**Consigne 1:**
Traduisez en anglais cette phrase de l'article sur la directive NIS 2 : « La directive NIS 2 vise à répondre à l'augmentation des cybermenaces et à protéger les secteurs d'activité critiques. »
**Consigne 2:**
Recopiez le passage de l'article sur la directive NIS 2 situé entre "Des obligations encore" et "à l’heure actuelle.", ces deux bornes comprises.
**Consigne 3:**
Rédigez la suite de l'article sur la directive NIS 2, s'il vous plaît, en partant de sa dernière phrase.

**Texte fourni:**
· · ·
Quels enjeux, implications et responsabilités pour les dirigeants face au risque cyber dans le contexte de NIS 2 ?

Le mardi 18 juin dernier, un petit-déjeuner organisé par Semkel rassemblant des experts de haut niveau s’est tenu à Paris, pour discuter de la directive NIS 2 et de ses implications juridiques pour les dirigeants d’entreprises. L’objectif : sensibiliser les dirigeants, DSI et directions juridiques aux enjeux que recouvre cette directive et à la nécessité de renforcer leur protection cyber grâce à des conseils clés pour préparer et surtout anticiper leur mise en conformité d’ici le 17 octobre 2024 – date de transposition de la directive sur le territoire national.

Des obligations encore incertaines mais un enjeu d’anticipation pour les organisations

Julien Lopizzo, PDG de Semkel et modérateur du petit-déjeuner a rappelé dans son propos introductif que le paysage des cybermenaces évoluait constamment, obligeant les entreprises à adapter en permanence leurs stratégies de sécurité pour faire face à ces nouvelles menaces. Si la directive a été adoptée par tous les États membres de l’UE, chaque État dispose d’une certaine marge de manœuvre dans la transposition de la directive en droit national. Le gouvernement français a publié un projet de loi pour encadrer cette transposition mais le projet de loi reste toujours en cours de discussion au Sénat à l’heure actuelle.

Christian Daviot, Senior Advisor du Cyber Cercle et ancien conseiller en stratégie du directeur général de l’ANSSI, a soulevé un certain nombre de préoccupations concernant le projet de loi, parmi lesquelles : le manque de clarté de certaines dispositions et obligations ; le rôle prépondérant de l’agence française de cybersécurité (ANSSI) ainsi que le risque de sanctions particulièrement élevé prévu par la directive (jusqu’à 2% du chiffre d’affaires annuel global de l’entreprise pour les entités importantes).

“NIS 1, c’était l’accompagnement et la réglementation minimale. NIS 2, c’est la sanction.

– Christian Daviot

La directive NIS 2 vise à répondre à l’augmentation des cybermenaces et à protéger les secteurs d’activité critiques. Elle élargit donc le champ d’application de la directive NIS 1 à un plus grand nombre d’entreprises et impose de nouvelles obligations, telles que la réalisation d’analyses de risques (audits) ou encore la notification proactive d’incidents cyber. Ces obligations s’étendent jusqu’au champ des sous-traitants et fournisseurs d’entreprises considérés comme partenaires, et donc responsables au même titre que les entreprises en cas de risque cyber.

“La conformité ne veut pas dire sécurité.”
· · ·
**Informations fournies:**

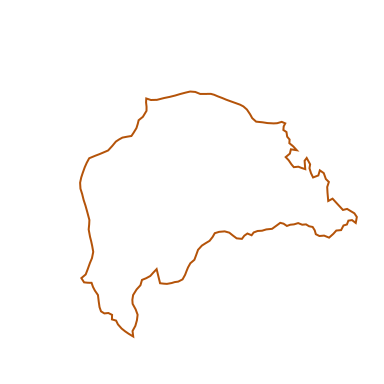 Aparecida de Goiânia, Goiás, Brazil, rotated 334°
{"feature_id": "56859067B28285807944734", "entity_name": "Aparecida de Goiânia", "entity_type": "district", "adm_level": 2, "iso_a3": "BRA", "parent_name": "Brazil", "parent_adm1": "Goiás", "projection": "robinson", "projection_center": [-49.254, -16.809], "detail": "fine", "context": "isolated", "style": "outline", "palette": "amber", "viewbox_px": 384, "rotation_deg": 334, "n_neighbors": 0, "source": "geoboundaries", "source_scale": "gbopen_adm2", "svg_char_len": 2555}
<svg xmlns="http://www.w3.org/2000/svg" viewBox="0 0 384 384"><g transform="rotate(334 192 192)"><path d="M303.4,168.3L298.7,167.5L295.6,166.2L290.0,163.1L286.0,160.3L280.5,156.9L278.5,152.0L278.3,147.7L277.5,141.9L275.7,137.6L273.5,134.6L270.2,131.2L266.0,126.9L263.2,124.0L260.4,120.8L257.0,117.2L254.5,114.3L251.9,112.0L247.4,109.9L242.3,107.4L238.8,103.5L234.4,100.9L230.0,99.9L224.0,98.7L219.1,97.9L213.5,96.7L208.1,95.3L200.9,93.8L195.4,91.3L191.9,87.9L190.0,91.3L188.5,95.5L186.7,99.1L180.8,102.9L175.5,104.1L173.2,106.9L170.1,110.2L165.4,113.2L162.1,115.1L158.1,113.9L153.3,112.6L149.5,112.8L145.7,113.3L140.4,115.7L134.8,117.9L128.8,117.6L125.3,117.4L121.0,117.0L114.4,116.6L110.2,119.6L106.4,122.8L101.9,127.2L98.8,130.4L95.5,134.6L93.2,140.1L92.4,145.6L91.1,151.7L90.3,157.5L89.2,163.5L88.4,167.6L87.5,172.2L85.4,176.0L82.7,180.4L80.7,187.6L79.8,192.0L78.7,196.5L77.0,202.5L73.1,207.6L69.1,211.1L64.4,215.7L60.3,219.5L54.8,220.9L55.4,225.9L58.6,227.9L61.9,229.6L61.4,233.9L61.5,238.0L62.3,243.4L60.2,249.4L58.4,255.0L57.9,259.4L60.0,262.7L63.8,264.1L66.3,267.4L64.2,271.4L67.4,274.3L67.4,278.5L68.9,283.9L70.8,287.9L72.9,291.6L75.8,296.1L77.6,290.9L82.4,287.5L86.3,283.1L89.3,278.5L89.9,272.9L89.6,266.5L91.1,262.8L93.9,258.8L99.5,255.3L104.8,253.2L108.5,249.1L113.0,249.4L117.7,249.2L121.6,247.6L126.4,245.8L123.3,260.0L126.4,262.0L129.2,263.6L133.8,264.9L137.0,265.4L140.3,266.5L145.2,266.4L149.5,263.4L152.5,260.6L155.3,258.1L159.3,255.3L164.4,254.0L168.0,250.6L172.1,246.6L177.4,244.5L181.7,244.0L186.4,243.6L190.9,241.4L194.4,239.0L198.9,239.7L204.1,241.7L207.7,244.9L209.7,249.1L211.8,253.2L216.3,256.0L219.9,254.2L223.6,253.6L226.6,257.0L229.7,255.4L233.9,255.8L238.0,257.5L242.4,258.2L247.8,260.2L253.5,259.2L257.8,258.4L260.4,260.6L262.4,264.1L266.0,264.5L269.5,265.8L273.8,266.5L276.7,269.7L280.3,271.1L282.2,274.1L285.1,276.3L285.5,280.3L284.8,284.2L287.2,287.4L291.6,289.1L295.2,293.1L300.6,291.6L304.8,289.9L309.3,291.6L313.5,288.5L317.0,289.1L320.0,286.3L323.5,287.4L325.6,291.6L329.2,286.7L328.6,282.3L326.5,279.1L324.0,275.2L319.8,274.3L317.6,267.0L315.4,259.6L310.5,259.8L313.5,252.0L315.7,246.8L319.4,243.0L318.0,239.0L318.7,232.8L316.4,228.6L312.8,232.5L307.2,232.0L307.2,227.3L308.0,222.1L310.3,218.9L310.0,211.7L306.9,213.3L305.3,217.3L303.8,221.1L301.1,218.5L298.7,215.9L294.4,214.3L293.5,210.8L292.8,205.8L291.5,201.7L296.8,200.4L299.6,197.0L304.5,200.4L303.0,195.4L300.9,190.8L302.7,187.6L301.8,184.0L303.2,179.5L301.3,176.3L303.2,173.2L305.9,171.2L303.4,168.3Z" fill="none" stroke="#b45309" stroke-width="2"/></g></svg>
· · ·
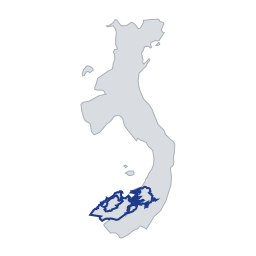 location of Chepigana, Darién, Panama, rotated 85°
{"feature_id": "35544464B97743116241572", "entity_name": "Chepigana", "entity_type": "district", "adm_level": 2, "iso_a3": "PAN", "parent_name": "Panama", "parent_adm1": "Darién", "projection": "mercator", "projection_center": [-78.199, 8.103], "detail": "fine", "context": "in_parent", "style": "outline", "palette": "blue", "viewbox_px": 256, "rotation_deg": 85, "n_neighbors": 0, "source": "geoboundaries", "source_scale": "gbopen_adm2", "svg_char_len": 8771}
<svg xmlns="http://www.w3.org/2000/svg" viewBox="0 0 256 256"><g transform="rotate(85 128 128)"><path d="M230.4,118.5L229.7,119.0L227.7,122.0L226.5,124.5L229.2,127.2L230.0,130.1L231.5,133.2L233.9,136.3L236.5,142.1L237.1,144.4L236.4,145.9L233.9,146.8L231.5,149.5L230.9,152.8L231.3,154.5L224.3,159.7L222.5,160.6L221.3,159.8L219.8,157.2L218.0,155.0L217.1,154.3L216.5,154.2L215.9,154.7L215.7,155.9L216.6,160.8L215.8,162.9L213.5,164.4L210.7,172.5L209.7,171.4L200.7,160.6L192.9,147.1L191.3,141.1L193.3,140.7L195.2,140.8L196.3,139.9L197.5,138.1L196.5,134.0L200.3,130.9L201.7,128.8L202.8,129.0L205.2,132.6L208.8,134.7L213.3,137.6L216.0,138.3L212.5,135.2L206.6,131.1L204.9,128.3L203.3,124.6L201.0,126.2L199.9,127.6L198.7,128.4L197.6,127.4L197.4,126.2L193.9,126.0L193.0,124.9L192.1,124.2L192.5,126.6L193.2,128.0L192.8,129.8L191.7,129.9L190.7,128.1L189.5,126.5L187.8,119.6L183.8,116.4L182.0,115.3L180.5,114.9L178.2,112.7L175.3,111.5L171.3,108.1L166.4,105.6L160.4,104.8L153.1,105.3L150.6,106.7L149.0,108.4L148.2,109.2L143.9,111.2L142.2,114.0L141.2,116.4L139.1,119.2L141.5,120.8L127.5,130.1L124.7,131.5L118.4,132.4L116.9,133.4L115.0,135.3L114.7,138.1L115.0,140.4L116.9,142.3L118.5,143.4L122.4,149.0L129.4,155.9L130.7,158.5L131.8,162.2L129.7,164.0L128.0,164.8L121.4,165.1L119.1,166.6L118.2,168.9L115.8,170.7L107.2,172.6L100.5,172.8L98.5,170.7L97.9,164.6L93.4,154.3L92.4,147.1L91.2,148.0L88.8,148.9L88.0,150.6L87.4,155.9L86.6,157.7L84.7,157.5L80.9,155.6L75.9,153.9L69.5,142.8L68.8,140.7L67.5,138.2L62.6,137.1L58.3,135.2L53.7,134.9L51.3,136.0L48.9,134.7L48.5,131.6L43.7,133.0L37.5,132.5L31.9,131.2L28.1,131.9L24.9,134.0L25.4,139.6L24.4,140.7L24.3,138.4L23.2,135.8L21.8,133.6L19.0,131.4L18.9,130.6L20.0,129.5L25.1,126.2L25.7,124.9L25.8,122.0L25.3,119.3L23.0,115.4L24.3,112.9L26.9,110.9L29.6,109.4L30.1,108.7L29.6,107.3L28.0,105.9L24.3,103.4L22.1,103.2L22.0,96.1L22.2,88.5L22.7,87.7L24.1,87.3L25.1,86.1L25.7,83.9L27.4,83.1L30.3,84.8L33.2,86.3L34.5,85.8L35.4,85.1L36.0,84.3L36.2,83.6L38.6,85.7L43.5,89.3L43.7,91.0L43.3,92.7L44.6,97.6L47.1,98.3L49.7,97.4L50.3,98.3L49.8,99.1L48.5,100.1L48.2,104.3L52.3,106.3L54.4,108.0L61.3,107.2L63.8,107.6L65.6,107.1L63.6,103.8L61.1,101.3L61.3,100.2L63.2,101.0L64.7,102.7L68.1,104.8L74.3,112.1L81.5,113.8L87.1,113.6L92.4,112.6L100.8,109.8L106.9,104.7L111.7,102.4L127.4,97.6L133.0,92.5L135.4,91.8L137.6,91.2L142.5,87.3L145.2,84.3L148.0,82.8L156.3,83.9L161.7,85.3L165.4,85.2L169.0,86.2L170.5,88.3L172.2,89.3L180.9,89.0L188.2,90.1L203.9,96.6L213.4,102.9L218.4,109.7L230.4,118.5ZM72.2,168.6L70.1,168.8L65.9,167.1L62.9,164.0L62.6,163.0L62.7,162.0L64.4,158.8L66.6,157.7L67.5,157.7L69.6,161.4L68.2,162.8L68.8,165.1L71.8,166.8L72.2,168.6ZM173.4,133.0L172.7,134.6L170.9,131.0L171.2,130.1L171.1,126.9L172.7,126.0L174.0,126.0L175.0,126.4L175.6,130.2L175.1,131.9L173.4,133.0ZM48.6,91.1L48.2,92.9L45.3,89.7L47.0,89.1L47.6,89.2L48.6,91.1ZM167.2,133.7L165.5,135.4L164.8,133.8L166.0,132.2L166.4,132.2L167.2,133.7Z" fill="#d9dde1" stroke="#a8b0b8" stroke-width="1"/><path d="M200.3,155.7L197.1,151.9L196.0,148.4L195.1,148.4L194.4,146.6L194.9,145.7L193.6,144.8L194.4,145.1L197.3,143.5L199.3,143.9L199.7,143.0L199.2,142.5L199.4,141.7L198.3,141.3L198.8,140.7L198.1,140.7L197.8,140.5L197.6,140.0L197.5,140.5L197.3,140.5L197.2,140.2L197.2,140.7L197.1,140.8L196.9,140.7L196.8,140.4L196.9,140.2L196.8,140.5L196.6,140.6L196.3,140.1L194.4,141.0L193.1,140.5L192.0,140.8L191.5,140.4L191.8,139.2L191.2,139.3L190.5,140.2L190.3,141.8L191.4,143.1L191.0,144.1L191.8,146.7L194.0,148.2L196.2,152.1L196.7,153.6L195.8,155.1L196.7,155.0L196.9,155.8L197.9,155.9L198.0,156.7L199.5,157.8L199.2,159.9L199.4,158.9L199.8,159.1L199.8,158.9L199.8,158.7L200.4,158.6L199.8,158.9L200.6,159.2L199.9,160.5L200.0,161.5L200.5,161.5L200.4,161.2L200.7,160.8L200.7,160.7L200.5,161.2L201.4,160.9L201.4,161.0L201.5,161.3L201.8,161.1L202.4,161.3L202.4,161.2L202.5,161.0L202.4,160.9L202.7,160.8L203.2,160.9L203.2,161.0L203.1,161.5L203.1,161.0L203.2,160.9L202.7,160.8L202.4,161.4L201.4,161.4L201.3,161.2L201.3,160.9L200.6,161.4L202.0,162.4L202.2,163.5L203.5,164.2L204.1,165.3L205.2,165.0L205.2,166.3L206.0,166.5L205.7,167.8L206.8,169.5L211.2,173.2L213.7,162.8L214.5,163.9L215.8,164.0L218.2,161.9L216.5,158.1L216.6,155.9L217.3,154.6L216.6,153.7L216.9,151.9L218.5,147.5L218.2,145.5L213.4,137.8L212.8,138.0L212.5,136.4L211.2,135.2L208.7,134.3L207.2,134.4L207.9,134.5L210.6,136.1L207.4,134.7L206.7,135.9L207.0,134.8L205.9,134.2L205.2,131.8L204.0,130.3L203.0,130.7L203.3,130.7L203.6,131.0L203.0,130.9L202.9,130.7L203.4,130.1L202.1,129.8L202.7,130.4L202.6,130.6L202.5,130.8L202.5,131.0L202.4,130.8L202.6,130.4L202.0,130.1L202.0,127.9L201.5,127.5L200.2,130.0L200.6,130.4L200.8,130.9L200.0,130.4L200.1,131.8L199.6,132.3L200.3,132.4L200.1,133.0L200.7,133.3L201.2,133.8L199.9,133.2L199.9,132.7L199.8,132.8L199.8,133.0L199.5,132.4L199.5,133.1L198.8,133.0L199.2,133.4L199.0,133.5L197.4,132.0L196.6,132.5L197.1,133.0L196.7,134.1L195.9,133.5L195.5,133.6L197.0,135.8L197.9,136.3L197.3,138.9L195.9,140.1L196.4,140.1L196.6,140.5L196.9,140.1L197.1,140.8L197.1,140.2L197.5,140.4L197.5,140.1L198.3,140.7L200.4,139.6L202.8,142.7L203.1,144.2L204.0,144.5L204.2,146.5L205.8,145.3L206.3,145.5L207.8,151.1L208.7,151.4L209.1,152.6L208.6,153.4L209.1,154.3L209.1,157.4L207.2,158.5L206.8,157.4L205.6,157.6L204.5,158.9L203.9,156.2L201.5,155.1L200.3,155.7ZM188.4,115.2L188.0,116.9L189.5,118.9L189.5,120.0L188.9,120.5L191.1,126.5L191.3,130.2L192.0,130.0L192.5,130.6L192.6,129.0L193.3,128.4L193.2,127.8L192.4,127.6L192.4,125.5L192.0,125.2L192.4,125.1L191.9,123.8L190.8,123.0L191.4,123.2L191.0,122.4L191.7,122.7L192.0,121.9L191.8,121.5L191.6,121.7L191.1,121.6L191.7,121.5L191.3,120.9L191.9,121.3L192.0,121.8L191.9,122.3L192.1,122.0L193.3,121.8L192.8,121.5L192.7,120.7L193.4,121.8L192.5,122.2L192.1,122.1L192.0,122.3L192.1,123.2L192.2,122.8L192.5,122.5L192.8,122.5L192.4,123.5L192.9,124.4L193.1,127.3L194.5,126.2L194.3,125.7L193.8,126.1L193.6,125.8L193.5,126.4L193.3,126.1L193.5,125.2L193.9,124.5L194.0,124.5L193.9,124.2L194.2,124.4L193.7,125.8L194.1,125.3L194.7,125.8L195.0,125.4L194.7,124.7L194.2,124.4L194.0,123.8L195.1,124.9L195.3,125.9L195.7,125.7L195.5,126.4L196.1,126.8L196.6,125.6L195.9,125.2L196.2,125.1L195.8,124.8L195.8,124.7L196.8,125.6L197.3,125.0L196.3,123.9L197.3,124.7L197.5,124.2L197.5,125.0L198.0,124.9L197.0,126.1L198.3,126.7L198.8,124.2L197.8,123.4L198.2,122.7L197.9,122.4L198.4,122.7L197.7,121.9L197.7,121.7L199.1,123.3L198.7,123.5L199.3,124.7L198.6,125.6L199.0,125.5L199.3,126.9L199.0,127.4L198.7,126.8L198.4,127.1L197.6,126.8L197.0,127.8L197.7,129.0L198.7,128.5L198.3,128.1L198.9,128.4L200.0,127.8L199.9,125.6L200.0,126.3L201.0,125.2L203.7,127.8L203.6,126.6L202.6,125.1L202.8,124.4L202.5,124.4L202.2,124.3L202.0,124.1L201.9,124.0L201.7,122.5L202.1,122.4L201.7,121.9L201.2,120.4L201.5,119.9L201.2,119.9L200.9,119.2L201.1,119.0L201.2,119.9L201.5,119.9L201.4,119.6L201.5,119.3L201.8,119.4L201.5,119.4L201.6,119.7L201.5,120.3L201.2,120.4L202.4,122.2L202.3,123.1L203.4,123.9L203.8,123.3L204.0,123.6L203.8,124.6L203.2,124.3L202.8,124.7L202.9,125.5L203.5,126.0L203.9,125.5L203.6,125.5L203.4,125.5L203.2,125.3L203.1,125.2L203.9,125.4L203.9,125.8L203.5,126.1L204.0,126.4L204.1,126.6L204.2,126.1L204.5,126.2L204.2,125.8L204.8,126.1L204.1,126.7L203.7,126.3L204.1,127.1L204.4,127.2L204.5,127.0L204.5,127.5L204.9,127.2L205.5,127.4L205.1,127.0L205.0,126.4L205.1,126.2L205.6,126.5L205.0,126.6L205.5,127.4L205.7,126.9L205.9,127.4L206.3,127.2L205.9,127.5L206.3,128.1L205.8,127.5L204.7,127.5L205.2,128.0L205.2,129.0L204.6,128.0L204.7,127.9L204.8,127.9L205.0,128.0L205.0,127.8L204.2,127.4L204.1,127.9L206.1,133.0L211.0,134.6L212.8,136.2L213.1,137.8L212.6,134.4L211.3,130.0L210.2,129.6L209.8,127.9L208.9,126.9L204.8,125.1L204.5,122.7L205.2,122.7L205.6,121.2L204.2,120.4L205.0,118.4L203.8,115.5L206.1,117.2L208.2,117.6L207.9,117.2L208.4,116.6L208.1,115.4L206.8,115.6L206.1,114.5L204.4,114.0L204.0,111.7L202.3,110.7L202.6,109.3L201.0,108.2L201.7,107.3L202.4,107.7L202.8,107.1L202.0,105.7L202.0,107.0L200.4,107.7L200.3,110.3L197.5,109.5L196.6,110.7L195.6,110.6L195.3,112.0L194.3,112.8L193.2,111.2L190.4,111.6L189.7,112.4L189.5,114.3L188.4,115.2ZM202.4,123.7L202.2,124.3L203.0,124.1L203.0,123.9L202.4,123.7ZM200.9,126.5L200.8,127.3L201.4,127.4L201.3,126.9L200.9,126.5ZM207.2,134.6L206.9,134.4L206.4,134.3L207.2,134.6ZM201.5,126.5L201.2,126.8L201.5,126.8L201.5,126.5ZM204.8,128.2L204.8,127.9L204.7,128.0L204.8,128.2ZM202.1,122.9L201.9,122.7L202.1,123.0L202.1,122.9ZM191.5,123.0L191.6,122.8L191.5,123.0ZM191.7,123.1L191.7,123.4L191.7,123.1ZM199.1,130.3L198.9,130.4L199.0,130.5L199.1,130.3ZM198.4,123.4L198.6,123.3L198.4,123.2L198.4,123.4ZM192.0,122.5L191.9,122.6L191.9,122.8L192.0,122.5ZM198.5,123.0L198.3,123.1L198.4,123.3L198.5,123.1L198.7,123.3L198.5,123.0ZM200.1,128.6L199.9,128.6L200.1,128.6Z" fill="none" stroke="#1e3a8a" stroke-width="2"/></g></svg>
· · ·
**Réponse rédigée 1:**
The NIS 2 directive aims to respond to the rise in cyber threats and to protect critical sectors of activity.

**Réponse rédigée 2:**
Des obligations encore incertaines mais un enjeu d’anticipation pour les organisations

Julien Lopizzo, PDG de Semkel et modérateur du petit-déjeuner a rappelé dans son propos introductif que le paysage des cybermenaces évoluait constamment, obligeant les entreprises à adapter en permanence leurs stratégies de sécurité pour faire face à ces nouvelles menaces. Si la directive a été adoptée par tous les États membres de l’UE, chaque État dispose d’une certaine marge de manœuvre dans la transposition de la directive en droit national. Le gouvernement français a publié un projet de loi pour encadrer cette transposition mais le projet de loi reste toujours en cours de discussion au Sénat à l’heure actuelle.

**Réponse rédigée 3:**
– Julien Lopizzo

La responsabilité personnelle des dirigeants d’entreprise étendue

Compris dans l’élargissement de la directive, la responsabilité juridique des organes de direction. Ce changement majeur par rapport à NISI introduit un principe de responsabilité personnelle accrue des dirigeants, qui peuvent désormais être tenus responsables en cas de non-respect des obligations de la directive, comme l’a souligné Julie Jacob, avocate spécialisée dans le domaine de la Propriété Intellectuelle, des technologies, des données. Cela signifie que les dirigeants doivent s’assurer que leur entreprise met en œuvre les mesures de sécurité nécessaires et qu’ils sont en mesure de démontrer qu’ils ont pris les “mesures raisonnables et appropriées”. Autrement ces derniers s’exposent à de lourdes sanctions financières et personnelles pouvant aller jusqu’à la suspension, voire l’interdiction temporaire d’exercer des responsabilités de direction dans le cas des entités essentielles.

“Les organes de direction des entités essentielles et importantes vont devoir assumer une responsabilité accrue dans la gestion des risques.”

– Maitre Julie Jacob

Pour se préparer au mieux, les dirigeants doivent s’assurer d’un point de vue organisationnel et réglementaire que tout est en ordre (DSI, chartes informatiques, contrats avec les prestataires, etc.). Les entreprises disposent ensuite d’un certain nombre de leviers pour se préparer à l’application de la directive.

Étapes indispensables pour se mettre en conformité

Pour anticiper et préparer leur mise en conformité dans les meilleures conditions d’ici octobre, les entreprises et organisations peuvent commencer à se préparer d’un point de vue pratique :

  • En réalisant une analyse de risques pour identifier leurs cybermenaces potentielles ;
  • En mettant en œuvre des mesures de sécurité adéquates ;
  • En formant leurs employés à la cybersécurité ;
  • En mettant en place un plan de réponse aux incidents ;
  • En souscrivant à une assurance cyber ;

S’il est encore difficile de chiffrer exactement le prix d’une mise en conformité, il est certain que la directive NIS 2 aura un impact significatif sur les entreprises européennes. Il est donc essentiel que les entreprises comprennent les enjeux de la directive et prennent les mesures nécessaires pour se préparer dès maintenant à son application.

Il s’agit d’une opportunité, et non d’une contrainte, pour accélérer la coopération des Etats à l’échelle européenne et de renforcer la protection contre les cyberattaques en entreprise.

“Le vrai levier, c’est la gestion du risque.